## [HOW TO COMPLETE THIS TASK]
Lay out the items as a Markdown table with the columns Row and Text, starting at the line that contains "Approximately how many" and ending at the last line of the items. Number each line, skip blank lines and the pictures, and include nothing else.
═══ RECORDS FOR PROCESSING ═══
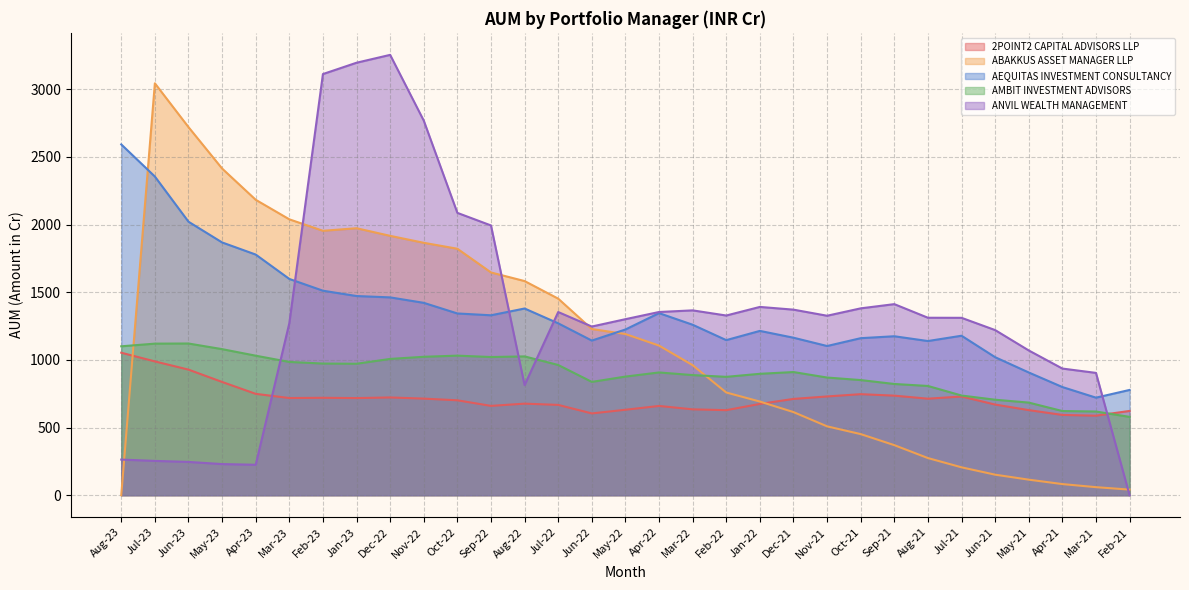

Which series has the widest spread of values?

ANVIL WEALTH MANAGEMENT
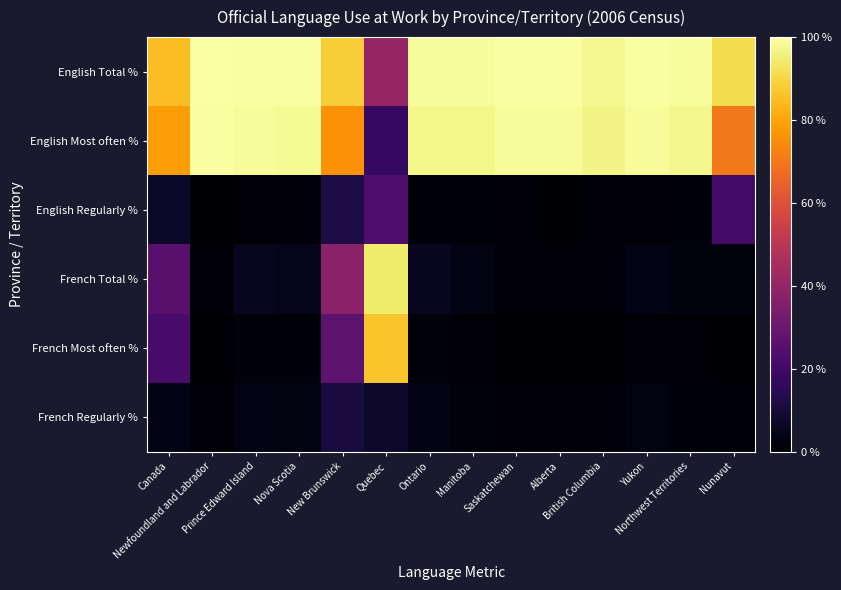

Reading left to right, what are all the values shown in this chart?

English Total %: Canada=85.0	Newfoundland and Labrador=99.8	Prince Edward Island=99.6	Nova Scotia=99.5	New Brunswick=88.1	Quebec=40.4	Ontario=98.6	Manitoba=98.8	Saskatchewan=99.4	Alberta=99.3	British Columbia=98.0	Yukon=99.3	Northwest Territories=99.2	Nunavut=91.2
English Most often %: Canada=78.3	Newfoundland and Labrador=99.5	Prince Edward Island=98.7	Nova Scotia=98.4	New Brunswick=76.0	Quebec=17.1	Ontario=97.0	Manitoba=97.2	Saskatchewan=98.6	Alberta=98.6	British Columbia=96.5	Yukon=98.5	Northwest Territories=97.5	Nunavut=70.7
English Regularly %: Canada=6.7	Newfoundland and Labrador=0.3	Prince Edward Island=0.9	Nova Scotia=1.2	New Brunswick=12.1	Quebec=23.2	Ontario=1.6	Manitoba=1.7	Saskatchewan=0.8	Alberta=0.7	British Columbia=1.5	Yukon=0.8	Northwest Territories=1.8	Nunavut=20.5
French Total %: Canada=25.7	Newfoundland and Labrador=1.5	Prince Edward Island=5.5	Nova Scotia=4.6	New Brunswick=37.5	Quebec=94.3	Ontario=5.8	Manitoba=3.6	Saskatchewan=1.2	Alberta=1.5	British Columbia=1.5	Yukon=4.0	Northwest Territories=2.7	Nunavut=2.4
French Most often %: Canada=21.7	Newfoundland and Labrador=0.4	Prince Edward Island=1.8	Nova Scotia=1.8	New Brunswick=26.8	Quebec=86.7	Ontario=2.0	Manitoba=1.4	Saskatchewan=0.4	Alberta=0.4	British Columbia=0.4	Yukon=1.1	Northwest Territories=0.8	Nunavut=0.6
French Regularly %: Canada=4.0	Newfoundland and Labrador=1.0	Prince Edward Island=3.7	Nova Scotia=2.8	New Brunswick=10.7	Quebec=7.6	Ontario=3.8	Manitoba=2.3	Saskatchewan=0.8	Alberta=1.1	British Columbia=1.1	Yukon=2.9	Northwest Territories=1.8	Nunavut=1.9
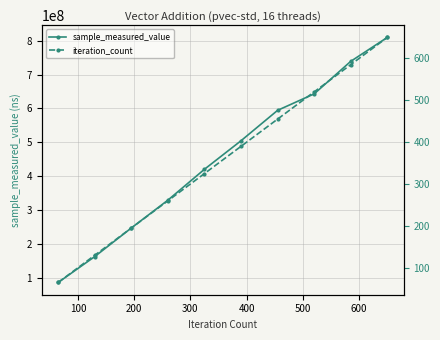

True or false: sample_measured_value has more than 1 points higher than both neighbors.

False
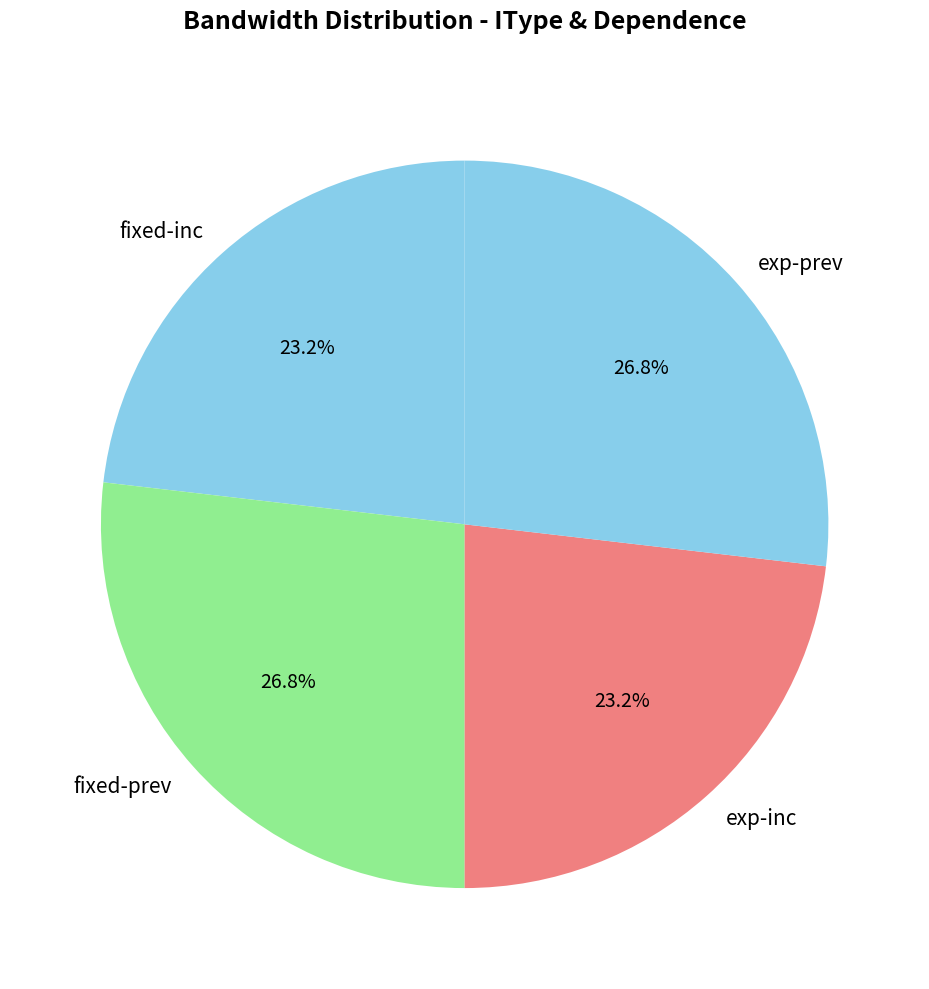

Approximately how many times larger is the value at exp-inc compared to fixed-inc?

1.0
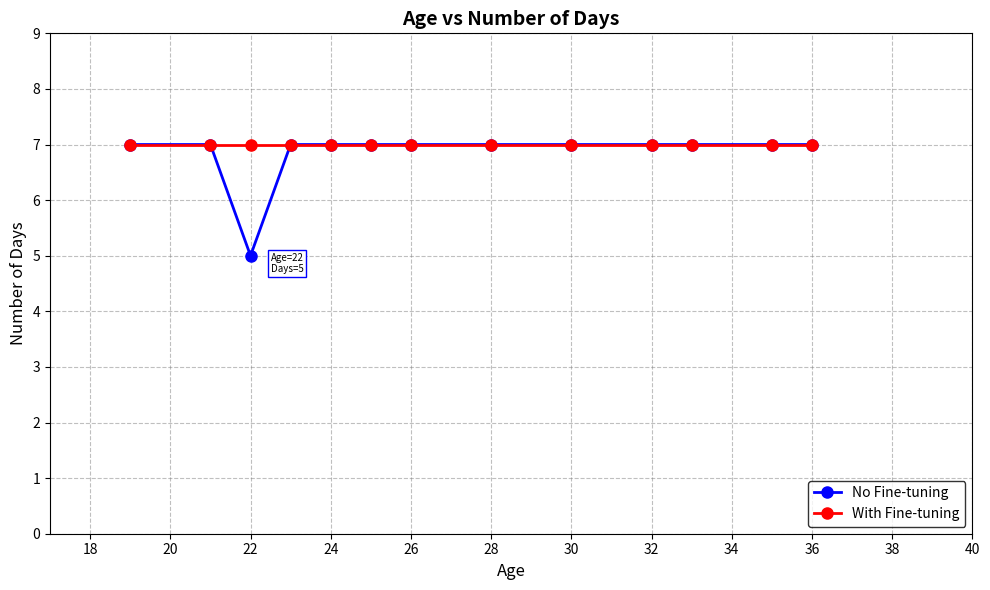

What is the value of the With Fine-tuning point at the 2nd from the left?

7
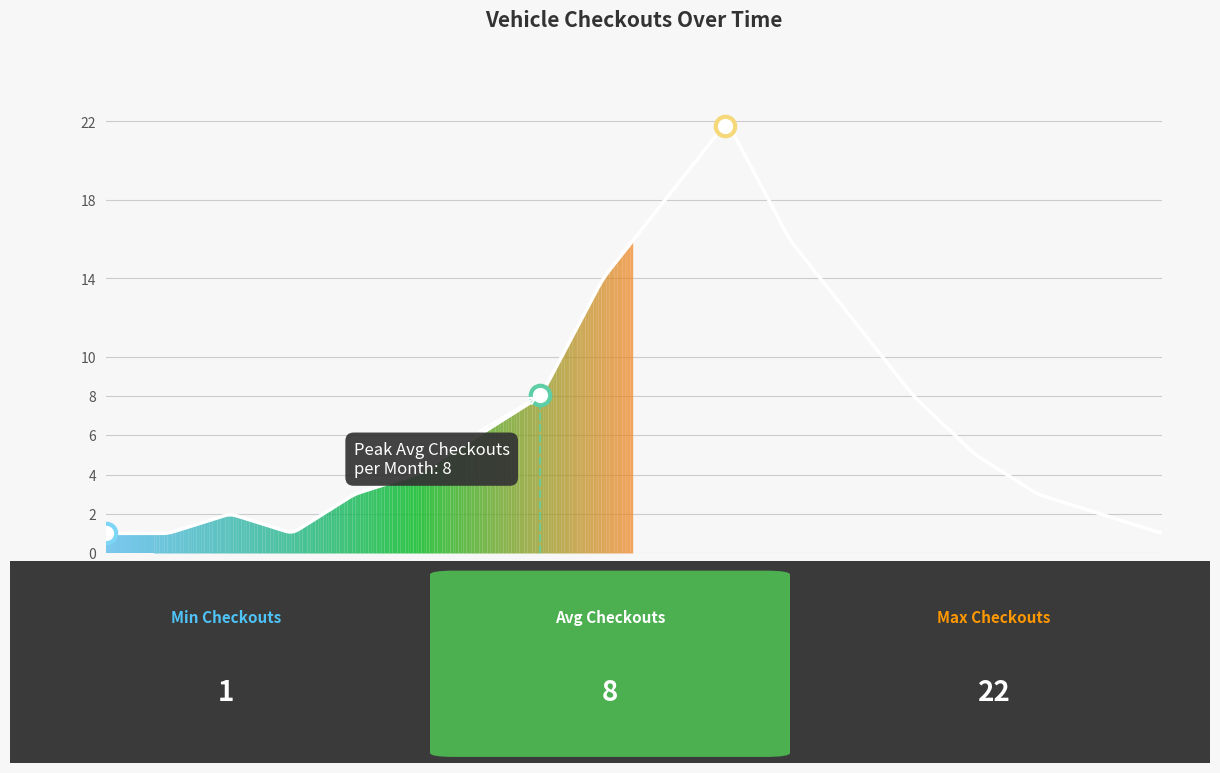

What is the difference between the maximum and minimum values?

20.7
═══
## [COMPLETED EXERCISE]
| Row | Text |
|---|---|
| 1 | Approximately how many times larger is the value at exp-inc compared to fixed-inc? |
| 2 | 1.0 |
| 3 | What is the value of the With Fine-tuning point at the 2nd from the left? |
| 4 | 7 |
| 5 | What is the difference between the maximum and minimum values? |
| 6 | 20.7 |